La mondialisation, en annihilant toutes les frontières tant sur le plan idéologique que sur le plan économique, mais aussi sur le plan psychologique, a rendu poreux la limite entre l’identique et le différent. Dés lors, l’autre reste à jamais l’autre de quelqu’un d’autre. Le moi s’exacerbe, le soi s’énerve. La technique a tout rendu numérique. Sur ce point encore, il faut retenir la précieuse leçon de Heidegger, leçon commentée par Alain Boutot : « L’homme, qui saisit toutes choses et lui-même du point de vue de la pensée calculante, s’en tient à l’étant sur lequel il cherche à exercer sa domination, et ne se préoccupe plus de ce qui devrait le concerner plus que tout autre chose, c’est-à-dire de l’être lui-même » [in Heidegger, Alain Boutot, P.U.F., Que sais-je ?, 3ème édition, 1995]. Le technologique a rendu le logos numérique. L’unité originelle s’est perdue à jamais dans la pluralité superficielle. L’apocalypse n’est-elle encore qu’une éclipse ? Les odeurs de chaos n’arrêteront pas de se propager : depuis les attentats sanglants en France des années 2015/2016 (Charlie/Bataclan/Nice…), on voit une société apathique et peu enclin à se redresser politiquement et culturellement face à une islamisation de plus en plus visible dans l’espace public français. Il faut entendre le silence assourdissant du gouvernement sur l’affaire récente des prières de rue musulmanes opérées volontairement et éhontément dans la ville de Clichy, affaire qui dure depuis huit mois.
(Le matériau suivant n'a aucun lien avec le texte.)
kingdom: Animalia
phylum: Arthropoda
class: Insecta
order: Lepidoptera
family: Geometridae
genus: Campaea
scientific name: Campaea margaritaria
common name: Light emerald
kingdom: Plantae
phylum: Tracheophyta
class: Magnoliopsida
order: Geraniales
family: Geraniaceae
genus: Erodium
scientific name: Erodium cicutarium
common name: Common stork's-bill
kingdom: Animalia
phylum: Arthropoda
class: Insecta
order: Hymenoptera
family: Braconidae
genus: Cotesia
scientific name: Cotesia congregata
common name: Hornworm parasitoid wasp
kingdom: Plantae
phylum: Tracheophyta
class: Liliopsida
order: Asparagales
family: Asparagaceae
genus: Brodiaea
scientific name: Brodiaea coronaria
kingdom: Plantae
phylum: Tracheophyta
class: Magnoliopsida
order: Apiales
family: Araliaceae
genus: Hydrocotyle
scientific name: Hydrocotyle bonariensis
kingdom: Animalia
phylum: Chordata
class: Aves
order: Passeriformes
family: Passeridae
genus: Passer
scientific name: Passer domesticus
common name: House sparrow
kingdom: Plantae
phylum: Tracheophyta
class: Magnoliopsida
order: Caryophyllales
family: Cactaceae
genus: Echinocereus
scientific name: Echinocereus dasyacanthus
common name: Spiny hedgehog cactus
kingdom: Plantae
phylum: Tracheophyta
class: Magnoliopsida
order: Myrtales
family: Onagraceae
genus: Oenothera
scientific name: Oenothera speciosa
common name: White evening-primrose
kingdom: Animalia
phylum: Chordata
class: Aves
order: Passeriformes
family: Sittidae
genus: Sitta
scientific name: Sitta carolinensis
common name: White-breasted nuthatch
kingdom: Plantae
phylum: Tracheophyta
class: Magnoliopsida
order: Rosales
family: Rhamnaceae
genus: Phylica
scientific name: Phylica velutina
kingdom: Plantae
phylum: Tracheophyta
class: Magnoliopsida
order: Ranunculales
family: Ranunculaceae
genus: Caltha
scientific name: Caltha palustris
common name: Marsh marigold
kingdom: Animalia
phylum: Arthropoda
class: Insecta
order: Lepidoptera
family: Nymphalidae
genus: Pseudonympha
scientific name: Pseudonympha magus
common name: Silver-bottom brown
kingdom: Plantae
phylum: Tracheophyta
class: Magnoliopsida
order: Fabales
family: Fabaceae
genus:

En outre, les hautes technologies de la télécommunication ont rendu les individus esclaves de leur propre pathos et donné envie de nuire définitivement à tout logos. En témoigne le #balancetonporc et le #metoo  qui incitent à la délation teintée d’hystérie pour des raisons malheureusement souvent ridicules comme la drague lourdingue et la simple allusion aux charmes de madame. Par ailleurs, le port de la jupe est de moins en moins assumé et celui du short court de plus en plus vilipendé. Dans notre chère ère moderne, la femme ne cesse de s’angoisser, l’homme ne peux plus s’aimer. La séduction va devenir très vite une abomination.

Ici et là, dans les rues de Paris, tout un chacun ne croise que des zombies. Kierkegaard écrivait justement : « La maladie mortelle est le désespoir » [in Traité du désespoir, Sören Kierkegaard, traduction de Knud Ferlov et de Jean-Jacques Gateau, Gallimard, collection tel, 1949]. Seulement, la chrétienté n’est plus d’actualité. L’angoissé est soucieux de ne pas avoir à tout effacer. Les invisibles s’effacent devant les indivisibles. Quand on revient de loin, on ne peut qu’aller loin. Mais il faut « tout tout de suite » et start-uper à souhait. On est à présent adepte de la catégorisation. Toutes les catégories se séparent et ce serait très bien comme ça. Il n’y a plus de République qui marche. Mais, « pas de souci !» car il vaut mieux mettre la poussière sous le tapis.